In my mind I'd rather pay an origination fee to the broker and get the wholesale rate rather than have them make an undisclosed amount on the yield spread premium.

No matter how much you pay, they can still make an 'undisclosed' amount on the yield spread. Most make money on the front and back.

gblowfish
03-27-2009, 03:55 PM
One of my best buds from high school works for James B Nutter. Good company, 816-531-2345.

kepp
03-31-2009, 11:01 AM
Okay, so I opened a dialog with the place/person who did our first refinance a couple of years ago and this was the reply:

Based on your estimate for the current value I would be concerned that you don't have enough equity to do a refinance that would benefit you.
However we do have a modification program that would reduce your rate to our current 30 year rate of 5% for the remaining term of your current mortgage. The fee is $1100 and can be added to your principal balance. The process is done by mail.

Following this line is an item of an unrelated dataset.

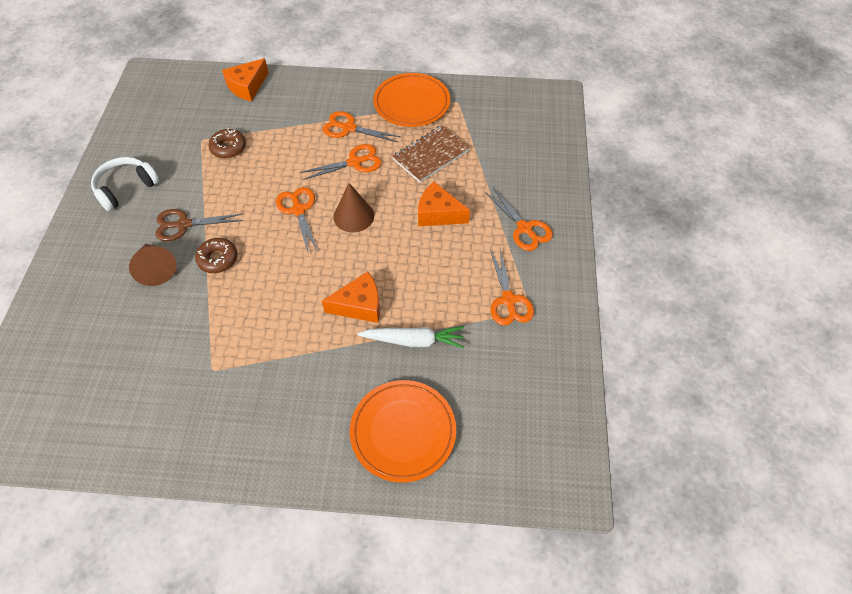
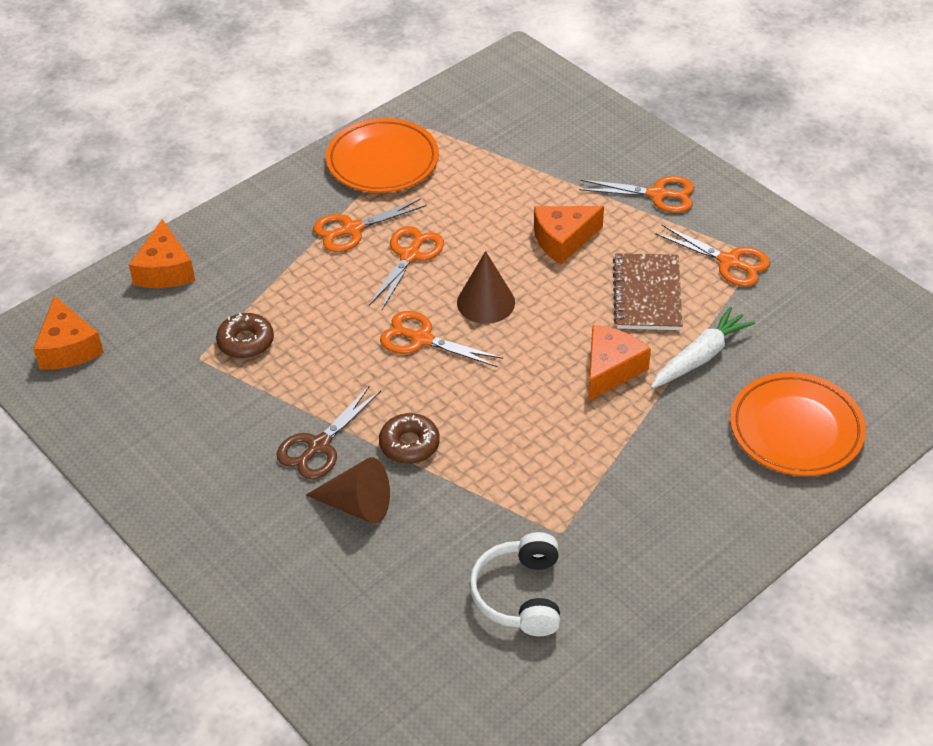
camera: 45 degrees left, 10 degrees down
(126, 188) = (189, 467): white headphones -> white headphones (520, 595)
(164, 94) = (68, 347): none -> orange cheese
(431, 155) = (477, 195): brown notebook -> brown notebook (647, 294)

This is the first I've heard of this type of program. Is this legit and what kind of pitfalls/strings could be attached to it? To me, it actually sounds *better* than a refi...especially if they allow me to pay the fee out of pocket.

whatsmynameagain
03-31-2009, 11:48 AM
Okay, so I opened a dialog with the place/person who did our first refinance a couple of years ago and this was the reply:



This is the first I've heard of this type of program. Is this legit and what kind of pitfalls/strings could be attached to it? To me, it actually sounds *better* than a refi...especially if they allow me to pay the fee out of pocket.

i wanna know more
Posted via Mobile Device

nstygma
03-31-2009, 11:56 AM
This is the first I've heard of this type of program. Is this legit and what kind of pitfalls/strings could be attached to it? To me, it actually sounds *better* than a refi...especially if they allow me to pay the fee out of pocket.its legit, its called a loan modification. usually its for people who are behind on payments but if they're offering it to you that's great

kepp
03-31-2009, 12:05 PM
its legit, its called a loan modification. usually its for people who are behind on payments but if they're offering it to you that's great

We're definitely not behind on payments so I wonder what strings are attached. I emailed them back with more questions. I'll let you guys know what I learn.

kepp
04-03-2009, 12:20 PM
So I just started the ball rolling on this and it seems to be a pretty darn good deal. No strings or pitfalls that I can see. They just change the rate from 6% to 5% for the remainder of the loan for a flat fee. Given my mortgage amount, I'll recoup the fee in less than a year.